Several genetic factors such as illnesses, diseases, allergies and predisposition to taste play a role in healthy eating. Those with a family history of an illness like diabetes may change his or her diet to accommodate the restraints. A person with an allergy to a food product such as eggs will have to find another alternative to gain the same nutrition. Humans are born with the innate taste for some foods over others (Deckers, 2010). A person’s like or dislike for a taste is helped formed by his or her genetics.
Extrinsic Factors Motivating Healthy Eating
The bad dietary habits formed in childhood can lead to problems in adulthood. Therefore, it is important to promote healthy eating for not just adults but children as well. While there is a desire to be thin in today’s society, the proper eating habits can aid a person to being a healthy weight. The encouragement of others around us a valuable key in the motivation process of healthy eating. For the person who thrives of off positive reinforcement, social encouragement is vital. Surrounding yourself with people who accept you without the pressure of making unhealthy choices is also vital in motivation.
When surrounded by a loving and accepting social circle, a person may decide to make the healthier lifestyle choices. Positive reinforcement from this circle is vital to helping one succeed in making the healthiest choices. When members of the social circle are making the same healthy choices, it is positive reinforcement for an individual to do the same. In today’s society where the unhealthy options are readily available, it takes the strong positive reinforcement to help keep one on track with motivation.

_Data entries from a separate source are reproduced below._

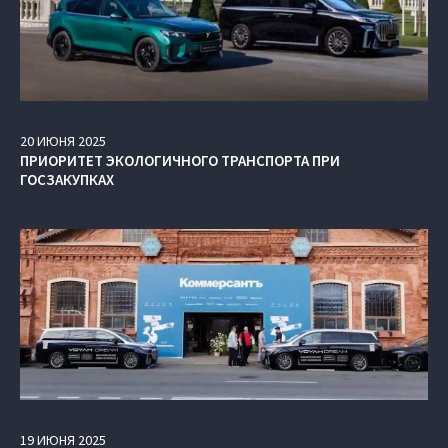
20
ИЮНЯ
2025
ПРИОРИТЕТ ЭКОЛОГИЧНОГО ТРАНСПОРТА ПРИ
ГОСЗАКУПКАХ
19
ИЮНЯ
2025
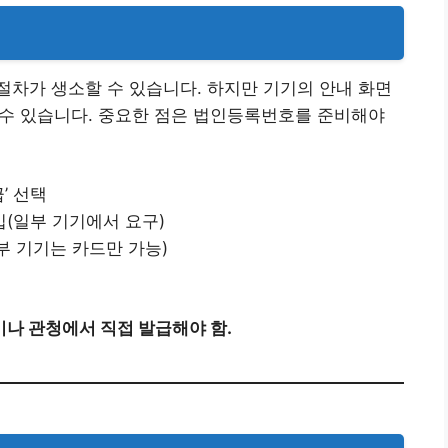
차가 생소할 수 있습니다. 하지만 기기의 안내 화면
 수 있습니다. 중요한 점은 법인등록번호를 준비해야
’ 선택
(일부 기기에서 요구)
부 기기는 카드만 가능)
나 관청에서 직접 발급해야 함.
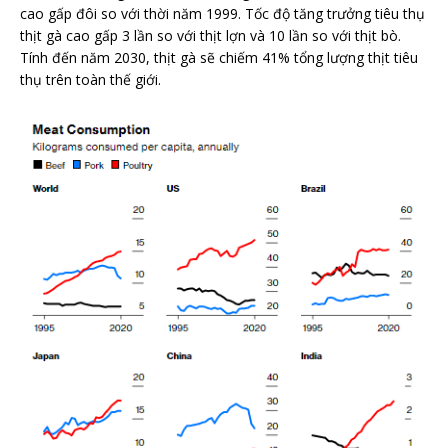
cao gấp đôi so với thời năm 1999. Tốc độ tăng trưởng tiêu thụ
thịt gà cao gấp 3 lần so với thịt lợn và 10 lần so với thịt bò.
Tính đến năm 2030, thịt gà sẽ chiếm 41% tổng lượng thịt tiêu
thụ trên toàn thế giới.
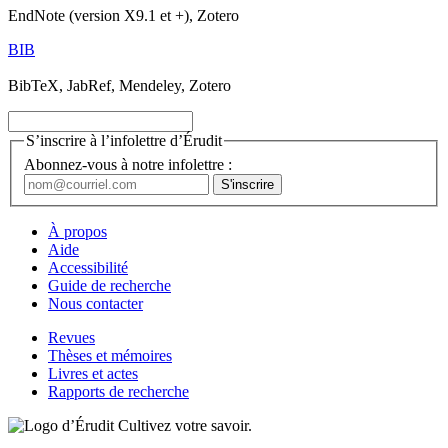
EndNote (version X9.1 et +), Zotero
BIB
BibTeX, JabRef, Mendeley, Zotero
S’inscrire à l’infolettre d’Érudit
Abonnez-vous à notre infolettre :
À propos
Aide
Accessibilité
Guide de recherche
Nous contacter
Revues
Thèses et mémoires
Livres et actes
Rapports de recherche
Cultivez votre savoir.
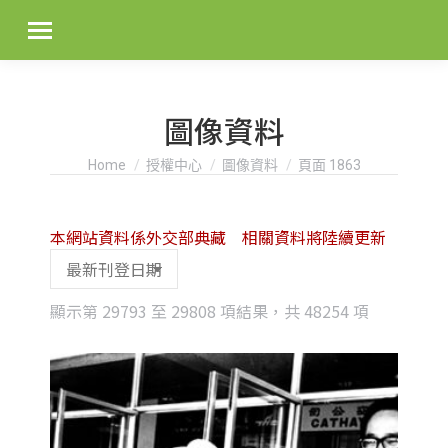
圖像資料
You are here:
Home
授權中心
圖像資料
頁面 1863
本網站資料係外交部典藏 相關資料將陸續更新
Sorted
顯示第 29793 至 29808 項結果，共 48254 項
by
latest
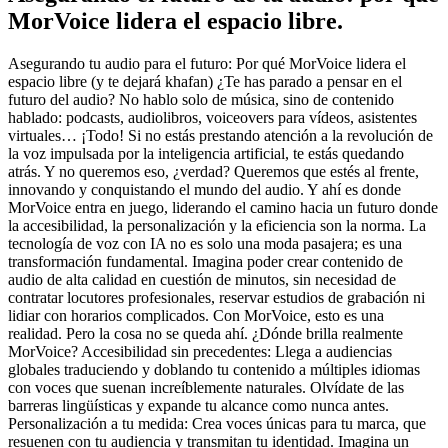
MorVoice lidera el espacio libre.
Asegurando tu audio para el futuro: Por qué MorVoice lidera el
espacio libre (y te dejará khafan) ¿Te has parado a pensar en el
futuro del audio? No hablo solo de música, sino de contenido
hablado: podcasts, audiolibros, voiceovers para vídeos, asistentes
virtuales… ¡Todo! Si no estás prestando atención a la revolución de
la voz impulsada por la inteligencia artificial, te estás quedando
atrás. Y no queremos eso, ¿verdad? Queremos que estés al frente,
innovando y conquistando el mundo del audio. Y ahí es donde
MorVoice entra en juego, liderando el camino hacia un futuro donde
la accesibilidad, la personalización y la eficiencia son la norma. La
tecnología de voz con IA no es solo una moda pasajera; es una
transformación fundamental. Imagina poder crear contenido de
audio de alta calidad en cuestión de minutos, sin necesidad de
contratar locutores profesionales, reservar estudios de grabación ni
lidiar con horarios complicados. Con MorVoice, esto es una
realidad. Pero la cosa no se queda ahí. ¿Dónde brilla realmente
MorVoice? Accesibilidad sin precedentes: Llega a audiencias
globales traduciendo y doblando tu contenido a múltiples idiomas
con voces que suenan increíblemente naturales. Olvídate de las
barreras lingüísticas y expande tu alcance como nunca antes.
Personalización a tu medida: Crea voces únicas para tu marca, que
resuenen con tu audiencia y transmitan tu identidad. Imagina un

Motivation is complex and multi-faceted. Both biological and environmental factors play a role in motivation as related to healthy eating. The brain structures of the limbic system and the hypothalamus aid in the behavior of eating as well as the processes of energy storage and fullness. The hormones leptin and dopamine are also biological factors that play a role in the behavior of eating. Evolution of humans as well as a person’s genetics is important in understanding how one eats and what one eats. When there is pressure in today’s society to make unhealthy decisions, a positive social circle as well as promotion of healthy choices is vital in motivating one to eat healthy. When these factors are combined together, the result can be a motivated individual who makes the proper choices to maintain a healthy eating lifestyle.
Braine, M. (2009). The role of the hypothalamus, part 1: the regulation of temperature and hunger. British Journal of Neuroscience Nursing, 5(2), 66-72.
Deckers, L. (2010). Motivation: biological, psychological and environmental (3rd ed.). Boston, MA: Pearson/Allyn & Bacon.
Pinel, J. (2009). Biopsychology (7th ed.). Boston, MA: Pearson/Allyn & Bacon.
Sterner, D. (2009). What is healthy eating? RN, 72(6), 38.
Udden, J., Bjorntorp, P., Arner, P., Barkeling, B., Meurling, L., & Rossner, S. (2003). Effects of glucorticoids on leptin levels and eating behaviour in women. Journal of Internal Medicine, 253(2), 225-231.
Volkow, N., Wang, G., Maynard, L., Jayne, M., Fowler, J. S., Zhu, W., Logan, J., Gatley, S. J., Ding, Y., Wong, C., & Pappas, N. (2002). Brain dopamine is associated with eating behavior in humans. The International Journal of Eating Disorders, 33(2), 136-142.